Les réserves manquent d’eau

Un tiers des producteurs de légumes de transformation s’inquiètent du niveau de leur retenue collinaire. Ils demandent une dérogation pour un remplissage complémentaire par pompage.

« Il manque deux mètres de hauteur d’eau, soit deux tiers de volume », déplore Paul Chantrel devant sa réserve de 30 000 m3 qui assure l’irrigation d’une trentaine d’hectares de légumes, à Taupont, près de Ploërmel (56). La retenue, créée en 1992, est pourtant située en fond de vallée. « À cette époque-ci de l’année, les fossés ruissellent. La prairie est inondée ». La pluie des dernières semaines n’a pas suffi à rattraper le retard accumulé. 580 mm de précipitations seulement l’an dernier. « J’ai obtenu une dérogation en mars 2017 pour remplir la réserve par pompage dans la rivière. Je vais devoir refaire une demande cette année ».
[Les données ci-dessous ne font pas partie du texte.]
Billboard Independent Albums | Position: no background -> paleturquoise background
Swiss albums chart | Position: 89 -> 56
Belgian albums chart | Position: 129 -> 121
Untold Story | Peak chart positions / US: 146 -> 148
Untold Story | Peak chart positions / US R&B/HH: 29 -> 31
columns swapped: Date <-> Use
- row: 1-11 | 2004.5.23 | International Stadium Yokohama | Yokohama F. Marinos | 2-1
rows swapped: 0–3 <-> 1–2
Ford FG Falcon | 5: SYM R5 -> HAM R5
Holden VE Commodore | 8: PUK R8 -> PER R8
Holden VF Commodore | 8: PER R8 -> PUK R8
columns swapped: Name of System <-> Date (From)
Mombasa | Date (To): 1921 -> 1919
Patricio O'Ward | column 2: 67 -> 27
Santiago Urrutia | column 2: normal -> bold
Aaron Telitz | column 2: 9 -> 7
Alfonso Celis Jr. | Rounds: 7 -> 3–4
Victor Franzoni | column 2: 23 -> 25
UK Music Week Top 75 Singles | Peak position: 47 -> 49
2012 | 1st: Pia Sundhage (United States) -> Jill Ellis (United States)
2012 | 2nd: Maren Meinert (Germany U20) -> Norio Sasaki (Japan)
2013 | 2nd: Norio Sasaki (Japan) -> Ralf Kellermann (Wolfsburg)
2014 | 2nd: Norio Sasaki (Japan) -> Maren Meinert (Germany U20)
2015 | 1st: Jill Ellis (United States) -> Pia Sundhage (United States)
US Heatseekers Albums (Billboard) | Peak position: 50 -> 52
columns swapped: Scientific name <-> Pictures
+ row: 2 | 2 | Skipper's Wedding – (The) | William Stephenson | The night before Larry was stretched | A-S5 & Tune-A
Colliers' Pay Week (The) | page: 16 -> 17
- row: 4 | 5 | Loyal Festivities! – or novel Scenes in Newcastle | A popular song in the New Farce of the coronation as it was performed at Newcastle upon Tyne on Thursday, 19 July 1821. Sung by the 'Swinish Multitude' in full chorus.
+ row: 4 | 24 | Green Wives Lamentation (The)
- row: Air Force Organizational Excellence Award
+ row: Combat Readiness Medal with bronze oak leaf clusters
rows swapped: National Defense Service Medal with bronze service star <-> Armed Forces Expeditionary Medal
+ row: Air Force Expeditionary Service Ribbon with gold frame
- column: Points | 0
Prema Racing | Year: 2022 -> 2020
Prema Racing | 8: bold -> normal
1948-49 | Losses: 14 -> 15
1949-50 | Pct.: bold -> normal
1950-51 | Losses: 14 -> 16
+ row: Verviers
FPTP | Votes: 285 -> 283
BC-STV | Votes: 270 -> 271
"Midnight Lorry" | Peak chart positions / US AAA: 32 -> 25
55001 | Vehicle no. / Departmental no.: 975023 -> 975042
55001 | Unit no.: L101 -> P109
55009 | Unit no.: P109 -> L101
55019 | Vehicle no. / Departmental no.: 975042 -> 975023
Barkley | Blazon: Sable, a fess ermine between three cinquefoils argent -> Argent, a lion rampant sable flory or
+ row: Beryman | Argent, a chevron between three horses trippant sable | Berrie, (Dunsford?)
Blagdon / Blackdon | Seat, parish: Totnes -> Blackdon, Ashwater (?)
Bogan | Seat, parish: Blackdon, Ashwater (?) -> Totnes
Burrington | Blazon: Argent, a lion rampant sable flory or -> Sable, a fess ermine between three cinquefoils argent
13 dossiers avaient été déposés l’an dernier par les adhérents de l’UOPLI (organisations de producteurs). Tous dans le Morbihan. Certains producteurs n’avaient pas demandé de dérogation, préférant limiter leur surface de légumes. « Il y aura au moins autant de dossiers cette année. Il est peu probable que les réserves puissent se remplir naturellement avant la fin février », prédit Jean-Claude Orhan, son président. L’administration avait accepté des pompages dans les rivières, au mois de mars 2017, contrôlés par la Police de l’eau. La demande portait sur 264 000 m3. Au final, 120 000 m3 avaient été pompés.

Les producteurs espèrent une même autorisation pour cette année. L’enjeu est de taille. Sans irrigation, la production de légumes est aléatoire. Impossible d’assurer les rendements et la qualité exigés par les industriels. Seulement 40 % des surfaces sont irriguées en Bretagne contre respectivement 95 % et 100 % en Nord-Picardie et dans le Sud-Ouest, régions concurrentes. « Si nous voulons conserver cette production et les emplois de l’aval, nous devons obtenir ces dérogations mais aussi pouvoir construire des réserves ». Seules 2 ou 3 sont créées chaque année ; il en faudrait 7 à 8 selon les producteurs. La Région est consciente du problème et accorde des subventions. L’Administration est plus réticente et refuse nombre de dossiers (impact environnemental).

Pas de légumes bio sans eau

« Sans nouvelles retenues collinaires, nous ne pourrons accompagner la forte augmentation de produits biologiques », déplore Bruno Jehanno, producteur de légumes bio sur une vingtaine d’hectares. « La production se fera, mais dans d’autres régions ». La Bretagne a pourtant des atouts en bio et en conventionnel : une pluviométrie qui permet d’utiliser deux fois moins d’eau d’irrigation que dans les autres bassins de production, des usines qui ne demandent qu’à tourner à pleine capacité, des producteurs motivés, équipés de nouvelles technologies (sondes de mesures d’humidité). « Des élevages ferment, la région se végétalise ; la production de légumes est une solution pour conserver de la valeur ajoutée », assure Jean-Claude Orhan. Jusqu’à présent, l’Administration fait la sourde oreille, la filière n’est pas jugée prioritaire…

Une bonne campagne 2017

Les pluies de la mi-juillet ont évité une mauvaise année en production de légumes. Les fortes chaleurs et le déficit en eau avaient fait craindre le pire en pois. Les programmes ont pourtant été atteints à 95 % grâce à l’anticipation des récoltes et à la réactivité des industriels. En pois bio, 12 % d’abandon ont été enregistrés en raison de problèmes d’enherbement. L’année a été bonne en haricots (beurre, vert, flageolet) en quantité et en qualité. Plus de 100 % des programmes ont été réalisés. Idem pour les épinards et les carottes Amsterdam, dont 100 % des surfaces sont irriguées. En choux-fleurs, les résultats sont plus mitigés. Au total, 20 880 hectares ont été implantés dont 485 en bio, soit 2,3 % de la surface.